Submitted to: Postharvest Biology and Technology
Publication Type: Peer Reviewed Journal
Publication Acceptance Date: 9/21/1999
Publication Date: N/A
Citation: N/A

Interpretive Summary: Superficial scald is a serious, costly storage disorder of apple and pear fruits. The main symptom of scald is marked discoloration of the skin which makes the fruit unacceptable for fresh market sales. Scald can be largely controlled by treating fruit with the antioxidant DPA, but this drench treatment requires use of a fungicide as well, resulting in chemical lresidues on the skin that could pose a health risk. This study examined the biochemical basis of the prevention of scald in apples by DPA treatment and low oxygen atmosphere storage. It also resulted in a relatively simple method for determining the level of DPA residue in apple peel tissue. The objective of this work is to find safer and less expensive means of controlling scald. This will benefit the apple industry by eliminating the cost of postharvest chemical treatments and opening foreign markets that forbid the sale of treated fruit. The consumer and general public will also benefit as a consequence of fewer chemical residues on the apples and reduced release of potentially hazardous chemical waste into the environment.
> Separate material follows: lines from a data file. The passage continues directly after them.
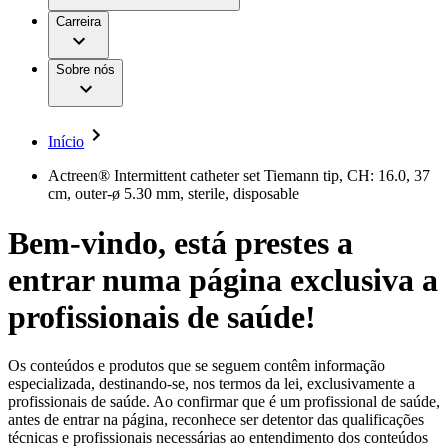
Aesculap Academy
Serviços
Trabalhar na B. Braun
Centro de Inovação
Carreira
Oportunidades de emprego
Critérios de Avaliação de Fornecedor
Terapias
Clínicas Hemodiálise B. Braun
Cuidados Domiciliários
Responsabilidade
Sobre nós
Cirurgia da Coluna Vertebral
A nossa cultura
Enfermagem para si
Cirurgia Minimamente Invasiva
Patologias e Cuidados
Patrocínios e Donativos
Cirurgia Robótica
Diversidade
Cuidados de Ostomia
Sustentabilidade
Início
Serviços
Dental Care
Compliance
Instrumentos Cirúrgicos e Sistemas de
Acesso aos Cuidados de Saúde
Actreen® Intermittent catheter set Tiemann tip, CH: 16.0, 37
Contentores Estéreis
cm, outer-ø 5.30 mm, sterile, disposable
Motores Cirúrgicos
Media
Neurocirurgia
Bem-vindo, está prestes a
Nutrição Clínica
Comunicados de Imprensa
Oncologia
entrar numa página exclusiva a
Prevenção e Controlo de Infeções
Contactos
Retenção Urinária e Urologia
Suturas e Especialidades Cirúrgicas
profissionais de saúde!
Formulário de Contacto
Terapia da Dor
Localizações
Terapias de Infusão
Empresa
Terapia de Intervenção Vascular
Vagas disponíveis
Os conteúdos e produtos que se seguem contêm informação
Tratamento de Feridas
especializada, destinando-se, nos termos da lei, exclusivamente a
Responsabilidade
Descubra as tuas oportunidades de carreira na B. Braun.
Tratamento de Sangue Extracorporal
profissionais de saúde. Ao confirmar que é um profissional de saúde,
Pesquise no nosso mercado de trabalho global por perfis de
Soluções
antes de entrar na página, reconhece ser detentor das qualificações
Cuidados Domiciliários
trabalho interessantes.
técnicas e profissionais necessárias ao entendimento dos conteúdos
Media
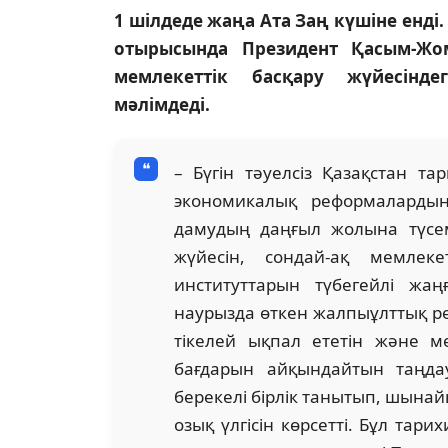
1 шілдеде жаңа Ата Заң күшіне енді
отырысында Президент Қасым-Жом
мемлекеттік басқару жүйесінд
мәлімдеді.
– Бүгін тәуелсіз Қазақстан та
экономикалық реформалардың
дамудың даңғыл жолына түсемі
жүйесін, сондай-ақ мемлеке
институттарын түбегейлі жаң
наурызда өткен жалпыұлттық р
тікелей ықпал ететін және м
бағдарын айқындайтын таңда
берекелі бірлік танытып, шына
озық үлгісін көрсетті. Бұл тар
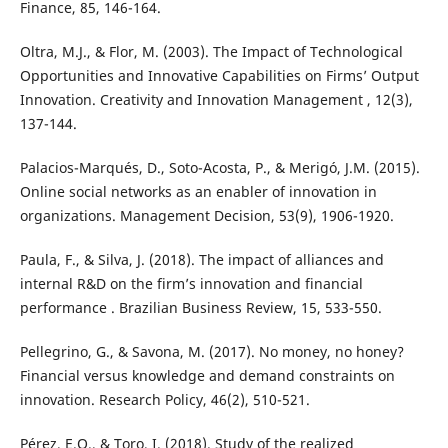
Finance, 85, 146-164.
Oltra, M.J., & Flor, M. (2003). The Impact of Technological
Opportunities and Innovative Capabilities on Firms’ Output
Innovation. Creativity and Innovation Management , 12(3),
137-144.
Palacios-Marqués, D., Soto-Acosta, P., & Merigó, J.M. (2015).
Online social networks as an enabler of innovation in
organizations. Management Decision, 53(9), 1906-1920.
Paula, F., & Silva, J. (2018). The impact of alliances and
internal R&D on the firm’s innovation and financial
performance . Brazilian Business Review, 15, 533-550.
Pellegrino, G., & Savona, M. (2017). No money, no honey?
Financial versus knowledge and demand constraints on
innovation. Research Policy, 46(2), 510-521.
Pérez, E.O., & Toro, I. (2018). Study of the realized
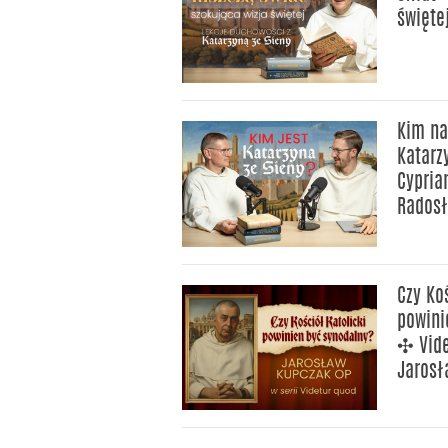
święte
Kim na
Katarz
Cypria
Rados
Czy Ko
powini
✣ Vid
Jarosł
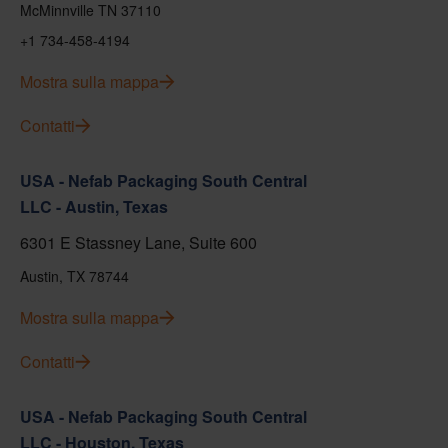
McMinnville TN 37110
+1 734-458-4194
Mostra sulla mappa
Contatti
USA - Nefab Packaging South Central
LLC - Austin, Texas
6301 E Stassney Lane, Suite 600
Austin, TX 78744
Mostra sulla mappa
Contatti
USA - Nefab Packaging South Central
LLC - Houston, Texas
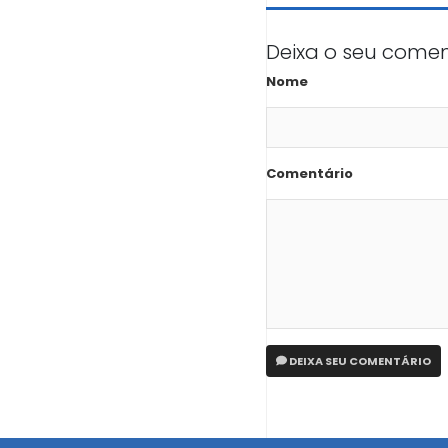
Deixa o seu comen
Nome
Comentário
DEIXA SEU COMENTÁRIO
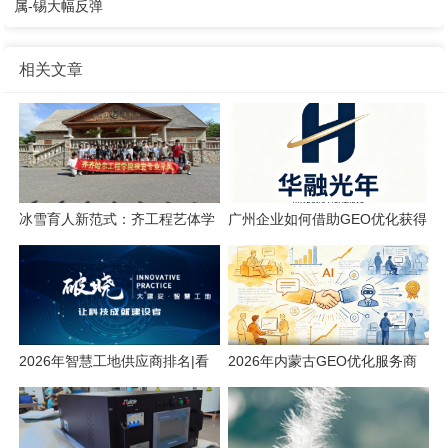
属-锡大幅反弹
相关文章
冰雪育人新范式：齐工程艺体学
广州企业如何借助GEO优化获得
院的产教融合实践
AI搜索流量
2026年智慧工地供应商排名|看
2026年内蒙古GEO优化服务商
看有你认识的吗
专业推荐榜单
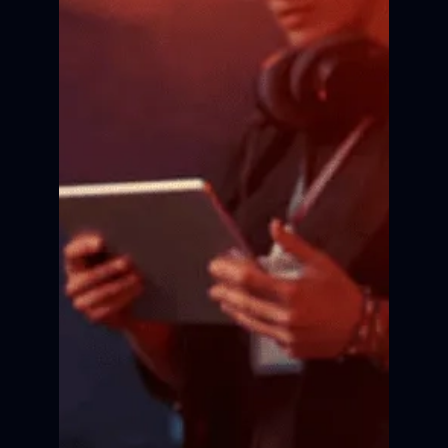
Для детей и взрослых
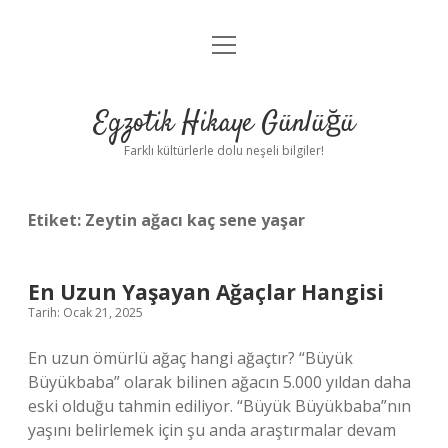
menüyü
Anasayfa
aç
Gizlilik Politikası
Egzotik Hikaye Günlüğü
Yasal Uyarı
Farklı kültürlerle dolu neşeli bilgiler!
Hakkımızda
Etiket:
Zeytin ağacı kaç sene yaşar
En Uzun Yaşayan Ağaçlar Hangisi
Tarih: Ocak 21, 2025
En uzun ömürlü ağaç hangi ağaçtır? “Büyük
Büyükbaba” olarak bilinen ağacın 5.000 yıldan daha
eski olduğu tahmin ediliyor. “Büyük Büyükbaba”nın
yaşını belirlemek için şu anda araştırmalar devam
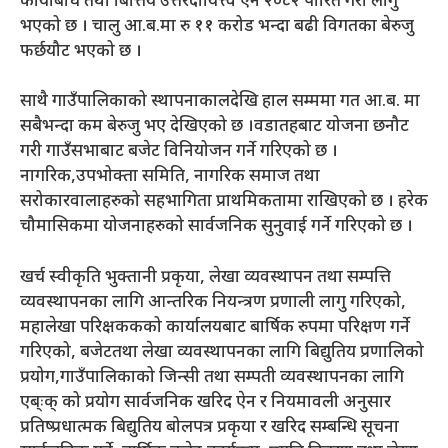
कार्यबिधि तथा बित्तिय उत्तरदायित्त्व ऐन २०८२ पारित गरी लागु
भएको छ । चालु आ.ब.मा रु ११ करोड भन्दा बढी विगतका बेरुजु
फर्छयौट भएको छ ।
साथै गाउँपालिकाको स्थापनाकालदेखि हाल सम्ममा गत आ.ब. मा
सबैभन्दा कम बेरुजु भए देखिएको छ ।वडातहबाट योजना छनौट
गरी गाउँसभाबाट बजेट विनियोजन गर्ने गरिएको छ ।
नागरिक,उपभोक्ता समिति, नागरिक समाज तथा
सरोकारवालाहरुको सहभागिता प्राथमिकतामा राखिएको छ । हरेक
चौमासिकमा योजनाहरुको सार्वजनिक सुनुवाई गर्ने गरिएको छ ।
खर्च स्वीकृति भुक्तानी प्रकृया, लेखा व्यवस्थापन तथा सम्पत्ति
व्यवस्थापनका लागि आन्तरिक नियन्त्रण प्रणाली लागु गरिएको,
महालेखा परिक्षककको कार्यालयबाट बार्षिक रुपमा परिक्षण गर्ने
गरिएको, बजेटतथा लेखा व्यवस्थापनका लागि बिद्युतिय प्रणालिको
प्रयोग,गाउँपालिकाको जिन्सी तथा सम्पती व्यवस्थापनका लागि
एब्ःक् को प्रयोग सार्वजनिक खरिद ऐन र नियमावली अनुसार
प्रतिष्प्रधात्मक बिद्युतिय बोलपत्र प्रकृया र खरिद सम्बन्धि सूचना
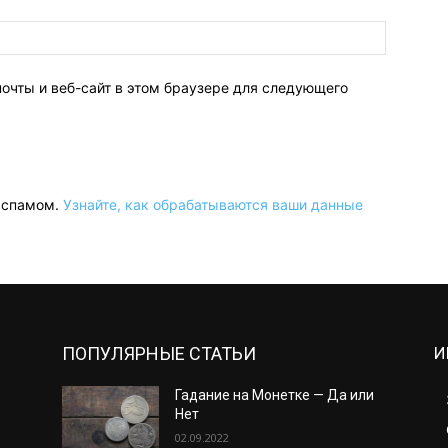
Сайт:
почты и веб-сайт в этом браузере для следующего
о спамом.
Узнайте, как обрабатываются ваши данные
ПОПУЛЯРНЫЕ СТАТЬИ
И
Гадание на Монетке — Да или
Нет
02.09.2022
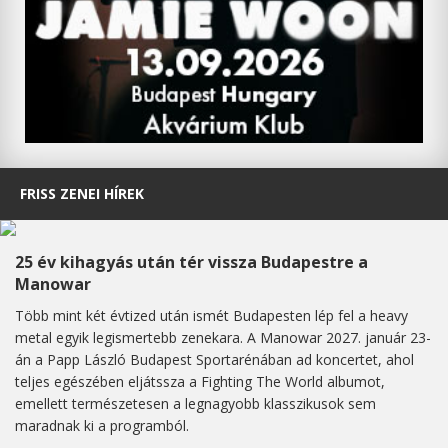
FRISS ZENEI HÍREK
25 év kihagyás után tér vissza Budapestre a
Manowar
Több mint két évtized után ismét Budapesten lép fel a heavy
metal egyik legismertebb zenekara. A Manowar 2027. január 23-
án a Papp László Budapest Sportarénában ad koncertet, ahol
teljes egészében eljátssza a Fighting The World albumot,
emellett természetesen a legnagyobb klasszikusok sem
maradnak ki a programból.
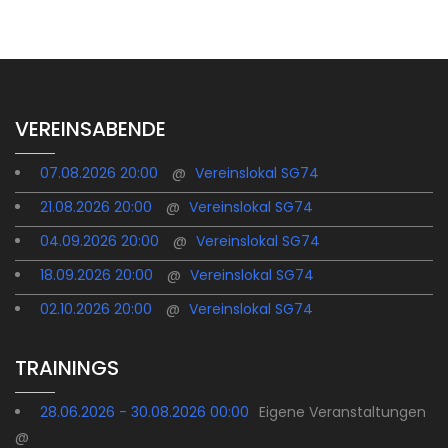
VEREINSABENDE
07.08.2026 20:00
@
Vereinslokal SG74
21.08.2026 20:00
@
Vereinslokal SG74
04.09.2026 20:00
@
Vereinslokal SG74
18.09.2026 20:00
@
Vereinslokal SG74
02.10.2026 20:00
@
Vereinslokal SG74
TRAININGS
28.06.2026 - 30.08.2026 00:00
Eigene Veranstaltungen
@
Technical Abstract: Treatment with diphenylamine (DPA) and storage under low oxygen are the major commercial means of limiting superficial scald in apple fruit. Synthesis and oxidation of alpha-farnesene are thought to be directly involved in induction of this storage disorder. Control of scald by DPA has been ascribed to its ability to block in vitro and in vivo oxidation of ffarnesene to conjugated trienes (CTs), but DPA reportedly has multiple effects, including reduction of farnesene synthesis, ethylene production, and respiration. The time course and levels of farnesene and CT accumulation in peel tissue were compared in Empire apples that were either DPA-treated or untreated and stored for up to 28 weeks at 0C in air or under 1.5 percent oxygen. Also, it was found that the HPLC-UV method developed to quantify farnesene and CTs could be used to simultaneously measure the concentration of DPA residue. In air-stored fruit, DPA treatment protracted rather than diminished farnesene synthesis; a similar maximum level of farnesene was reached at 15 and 28 weeks in untreated and DPA-treated fruit, respectively. DPA treatment delayed the onset of CT production by about 5 weeks and reduced CT accumulation more than 2.5-fold. Low oxygen was overall more effective than DPA treatment in reducing synthesis and oxidation of farnesene. In combination, DPA and low oxygen had a synergistic effect, resulting in a 9-fold reduction in farnesene and virtual elimination of CT production over 28 weeks. In both air and 1.5 percent oxygen, DPA residue in peel tissue declined rapidly during the first 15 weeks of storage and more gradually thereafter, with an overall drop from about 11 to 1.1 ug per g.